As far as the cause / effect thing, here's two references I found in one minute of searching. I know that there are ongoing studies of this phenomenon.

http://www.sciencedaily.com/releases/20 ... 145454.htm
http://www.popsci.com/science/article/2 ... pens-cause

You said:
A thing exists if there is a specific time and place or a specific set of time and places that is configured to be the required thing.
Time has a boundary, a point at which it began. I would say that this could be construed as the specific time 'configured to be the required thing.' Place, I think, is irrelevant.

We're down to two possible choices: Time had a cause, or it did not; it simply exists. You've taken the second position.

Can you provide empirical evidence and / or repeatable tests which demonstrate that all known natural causes for time have been eliminated, thus leaving science in the position of "no known cause?" Can you provide empirical evidence and / or repeatable tests which demonstrate that there is NO CAUSE for time?

This is my ultimate point. We have seen repeated tests for things having causes. We have seen that A leads to B which leads to C. Quantum mechanics seems to put all the traditional "cause and effect" on its head; maybe it works that way on the larger scale, maybe it doesn't.
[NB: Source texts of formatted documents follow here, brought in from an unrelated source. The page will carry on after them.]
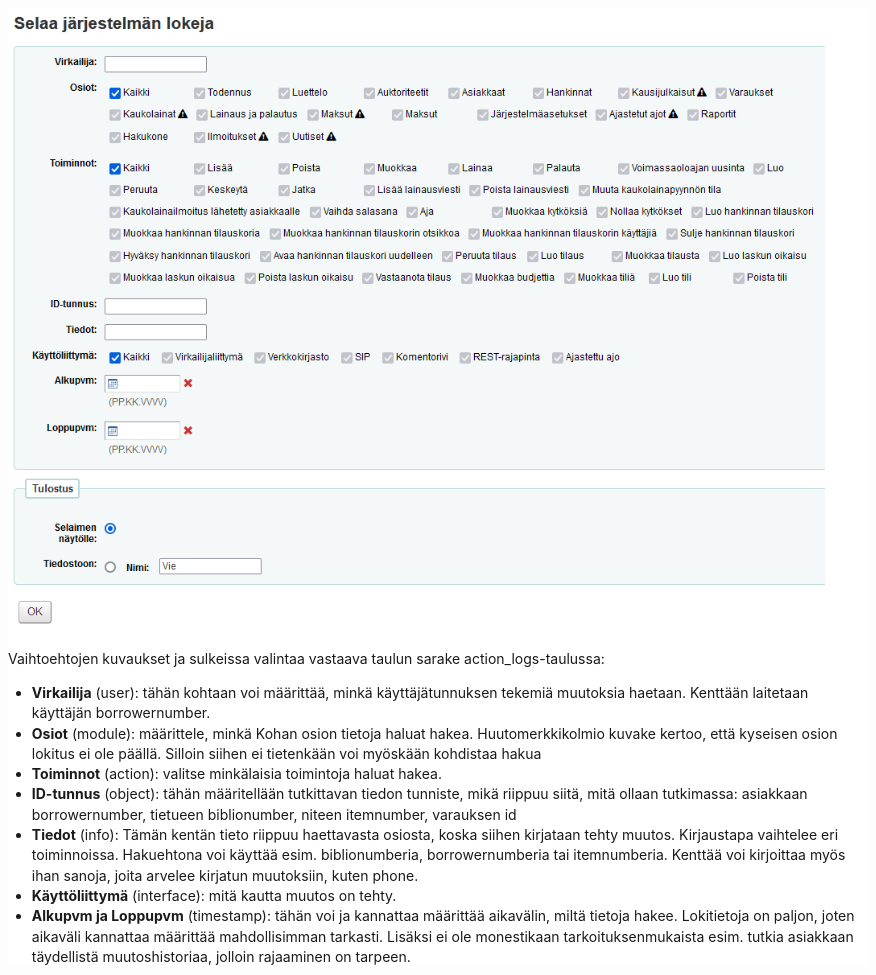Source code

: <img src="/assets/files/docs/Tyokalut/selaa_lokeja.png" title="Kuvakaappaus Lokien katselu -sivulta. Ylhäältä alas: Virkailija, osiot, toiminnot, ID-tunnus, tiedot, käyttöliittymä, alkupvm, loppupvm, selaimen näytölle, tiedostoon, nimi" alt="Kuvakaappaus Lokien katselu -sivulta. Ylhäältä alas: Virkailija, osiot, toiminnot, ID-tunnus, tiedot, käyttöliittymä, alkupvm, loppupvm, selaimen näytölle, tiedostoon, nimi" style="width:95.0%" />

Vaihtoehtojen kuvaukset ja sulkeissa valintaa vastaava taulun sarake
action_logs-taulussa:

- **Virkailija** (user): tähän kohtaan voi määrittää, minkä
  käyttäjätunnuksen tekemiä muutoksia haetaan. Kenttään laitetaan
  käyttäjän borrowernumber.
- **Osiot** (module): määrittele, minkä Kohan osion tietoja haluat
  hakea. Huutomerkkikolmio kuvake kertoo, että kyseisen osion lokitus ei ole päällä. Silloin siihen ei tietenkään voi myöskään kohdistaa hakua
- **Toiminnot** (action): valitse minkälaisia toimintoja haluat hakea.
- **ID-tunnus** (object): tähän määritellään tutkittavan tiedon
  tunniste, mikä riippuu siitä, mitä ollaan tutkimassa: asiakkaan
  borrowernumber, tietueen biblionumber, niteen itemnumber, varauksen
  id
- **Tiedot** (info): Tämän kentän tieto riippuu haettavasta osiosta,
  koska siihen kirjataan tehty muutos. Kirjaustapa vaihtelee eri
  toiminnoissa. Hakuehtona voi käyttää esim. biblionumberia,
  borrowernumberia tai itemnumberia. Kenttää voi kirjoittaa myös ihan
  sanoja, joita arvelee kirjatun muutoksiin, kuten phone.
- **Käyttöliittymä** (interface): mitä kautta muutos on tehty.
- **Alkupvm ja Loppupvm** (timestamp): tähän voi ja kannattaa
  määrittää aikavälin, miltä tietoja hakee. Lokitietoja on paljon,
  joten aikaväli kannattaa määrittää mahdollisimman tarkasti. Lisäksi
  ei ole monestikaan tarkoituksenmukaista esim. tutkia asiakkaan
  täydellistä muutoshistoriaa, jolloin rajaaminen on tarpeen.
I think science is still working on that answer.

To say, "it just exists," without support, is not defensible logically; to say that a thing has a cause IS defensible, because there is ample proof for things having causes... but as far as I'm aware, there is NO PROOF for a thing having NO CAUSE.

If you can't provide the evidence, I will remain skeptical of your position... which logically leaves the only remaining position, that of cause.